#### Work request:
Please give back, exactly as written, only the line containing "(315, 1286) none -> (384, 670) //" and every line after it until the data below ends.

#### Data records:
────────

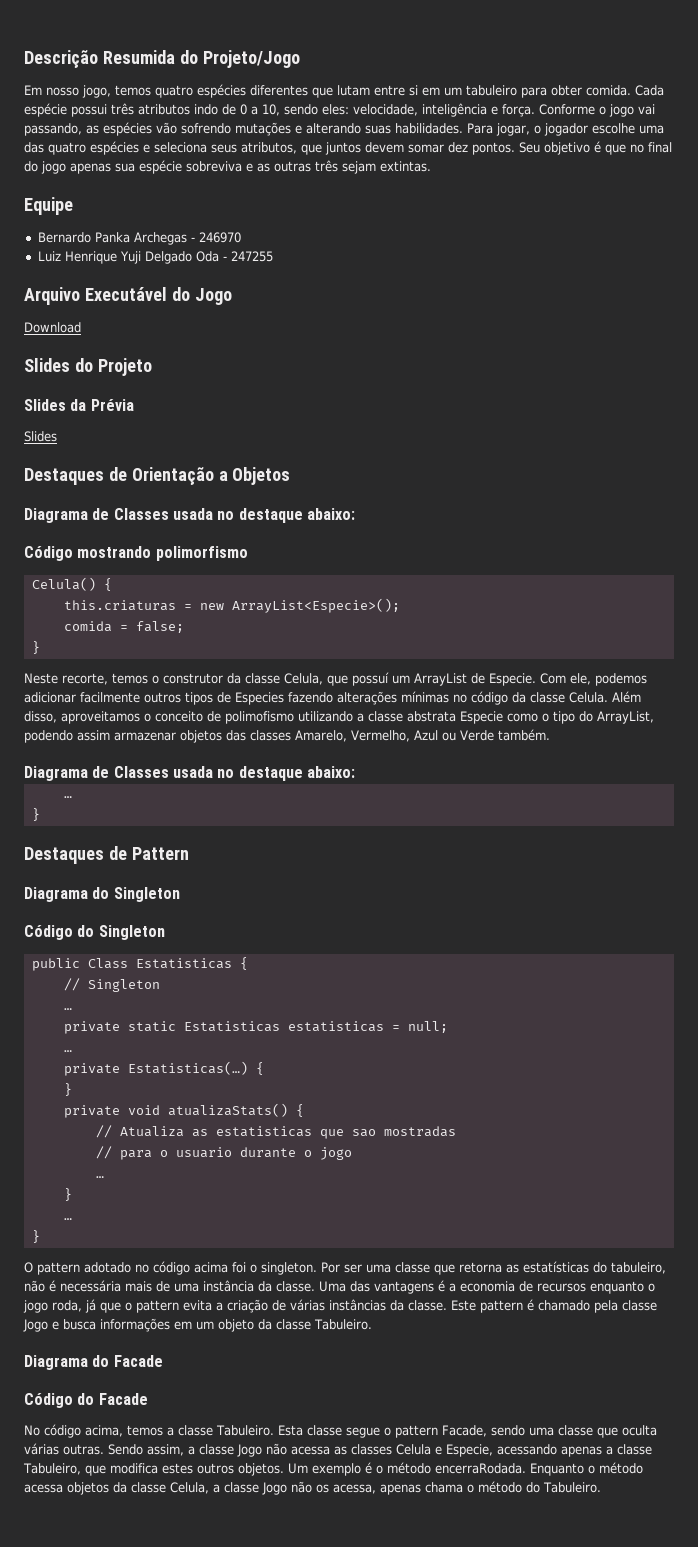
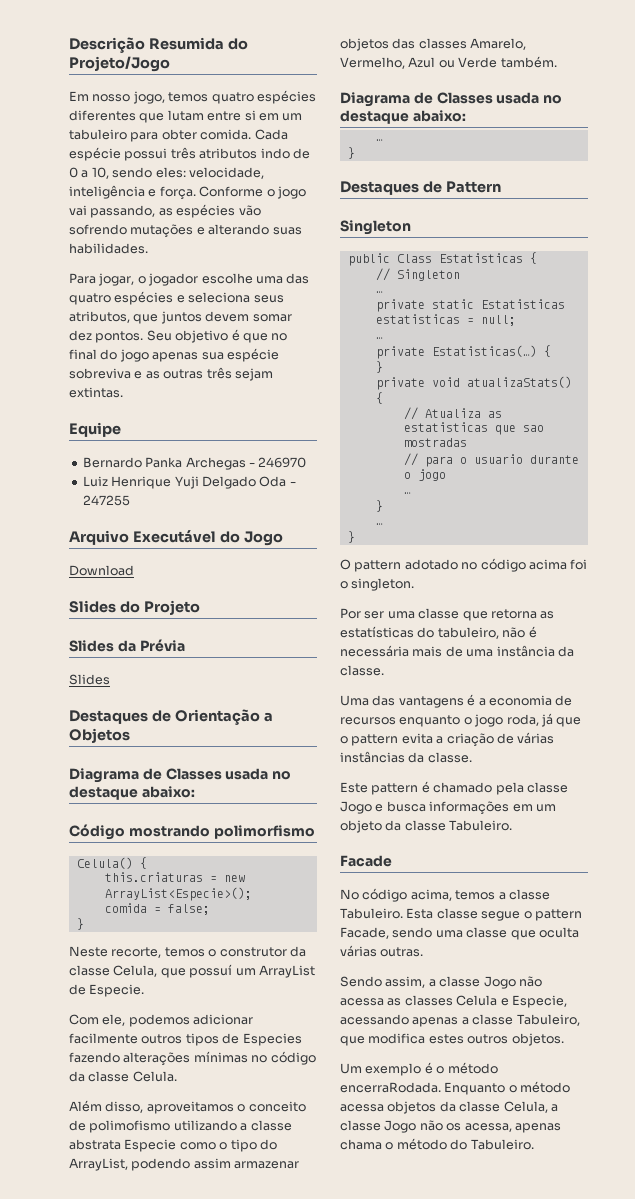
(463, 128) none -> (148, 248) //
(536, 679) none -> (145, 990) //
(608, 697) none -> (177, 1076) //
[24,887,180,902] [24,925,95,940] Diagrama do Singleton // Código do -> (501, 187) none
(317, 1268) none -> (415, 584) //
(315, 1286) none -> (384, 670) //
(447, 1305) none -> (472, 757) //
[24,1355,163,1370] [24,1393,95,1408] Diagrama do Facade // Código do -> (513, 825) none
(104, 1449) none -> (424, 952) //
(284, 1469) none -> (564, 1039) //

────────

#### Output for this task:
(315, 1286) none -> (384, 670) //
(447, 1305) none -> (472, 757) //
[24,1355,163,1370] [24,1393,95,1408] Diagrama do Facade // Código do -> (513, 825) none
(104, 1449) none -> (424, 952) //
(284, 1469) none -> (564, 1039) //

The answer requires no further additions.